Als seine Frau ihre berufliche Karriere in New York fortsetzte, folge ihr Ernst Toller 1936 über den Atlantik. Zwei Jahre später erlitt Toller eine schwere seelische Krise und begab sich in psychiatrische Behandlung. Nicht zuletzt die hoffnungslosen Nachrichten aus Deutschland und der ausbleibende Erfolg in den USA machten ihm zu schaffen: Seine Werke waren in NS-Deutschland verboten, sein Schulenglisch reichte jedoch nicht aus, um im Exil erfolgreiche neue Stücke zu verfassen. Das Drama "Pastor Hall" (1939) in englischer Sprache blieb seine letzte große Veröffentlichung.
Im Spanischen Bürgerkrieg unterstützte Toller - wie viele andere Intellektuelle aus den USA - die Republik im Kampf gegen die faschistisch-royalistische Militärjunta unter Francisco Franco. Nach mehrmaligen Aufenthalten in Barcelona und an der Katalanischen Front gründete er ein Hilfsprojekt für die notleidende spanische Bevölkerung. Privat folgten weitere Schicksalsschläge, unter anderem die Trennung von seiner Frau. Der Sieg Francos beendete schlagartig Tollers verzweifelten Einsatz für die spanische Demokratie. Zerrüttet von Depressionen und Schlaflosigkeit, schwankte Toller zwischen der Selbsteinweisung in eine Nervenheilanstalt oder einer Europareise. Beim Kofferpacken in einem New Yorker Hotelzimmer folgte Ernst Toller wohl einer spontanen Eingebung und erhängte sich am 22. Mai 1939 mit dem Gürtel seines Bademantels.
(Patrick Charell)
Bilder
Literatur
- Schaupp Simon: Der kurze Frühling der Räterepublik. Ein Tagebuch der bayerischen Revolution. 2. Aufl. München 2022.

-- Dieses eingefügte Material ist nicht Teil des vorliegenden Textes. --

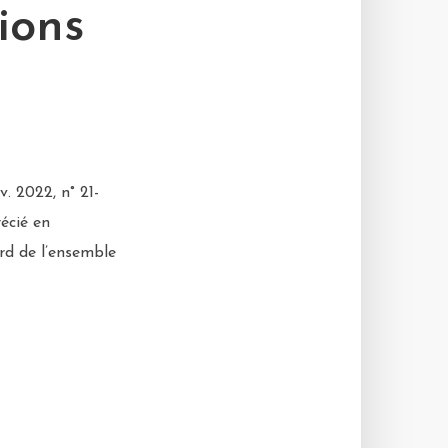
ions
. 2022, n° 21-
récié en
ard de l’ensemble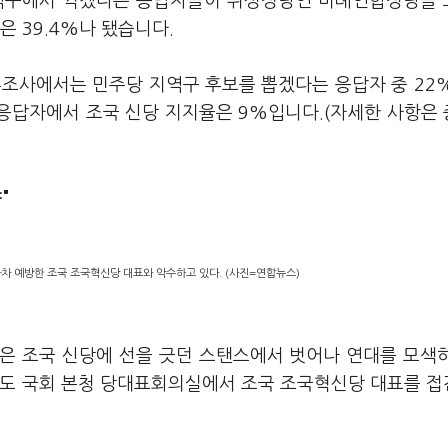
지역구에서 찍겠다는 응답자들이 위성정당인 비례연합정당을
은 39.4%나 됐습니다.
여론조사에서는 민주당 지역구 후보를 뽑겠다는 응답자 중 22
 응답자에서 조국 신당 지지율은 9%입니다.(자세한 사항은
"
차 예방한 조국 조국혁신당 대표와 악수하고 있다. (사진=연합뉴스)
은 조국 신당에 선을 긋던 스탠스에서 벗어나 연대를 모색
의도 국회 본청 당대표회의실에서 조국 조국혁신당 대표를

- Franz Menges: Vom Freistaat zur Reichsprovinz (1918-1933). Revolution und Räterepublik. In: Manfred Treml (Hg.): Geschichte des modernen Bayern. Königreich und Freistaat. 3. neu bearb. Auflage. München 2006, S. 166-192.

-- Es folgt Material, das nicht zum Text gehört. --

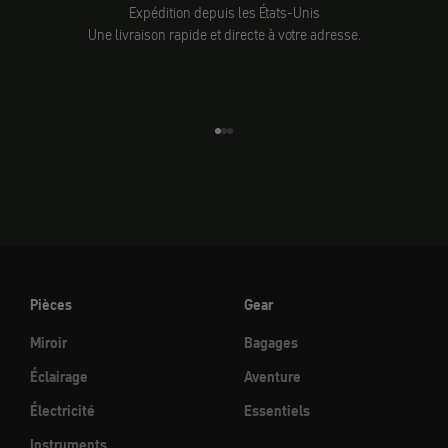
Expédition depuis les États-Unis
Une livraison rapide et directe à votre adresse.
Aller à l'élément 1
Aller à l'élément 2
Aller à l'élément 3
Pièces
Gear
Miroir
Bagages
Éclairage
Aventure
Électricité
Essentiels
Instruments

- Ralf Höller: Der Anfang, der ein Ende war. Die Revolution in Bayern 1918/19. Berlin 1999, S. 217f.
- Theo Stammen (Hg.): Die Weimarer Republik, Bd. 1: Das Schwere Erbe 1918-1923. 2. Aufl. München 1992 (= Bayerische Landeszentrale für politische Bildungsarbeit A/81), S. 114f.
- Carel ter Haar: Ernst Toller (1893-1939), "der aber an Deutschland scheiterte...". In: Haus der Bayerischen Geschichte /Manfred Treml (Hg.): Geschichte und Kultur der Juden in Bayern, Bd. 2: Lebensläufe. München 1988 (= Veröffentlichungen zur bayerischen Geschichte und Kultur 18/2), S. 309-314.
- Werner Ebnet: Sie haben in München gelebt. Biografien aus acht Jahrhunderten. München 2016, S. 604.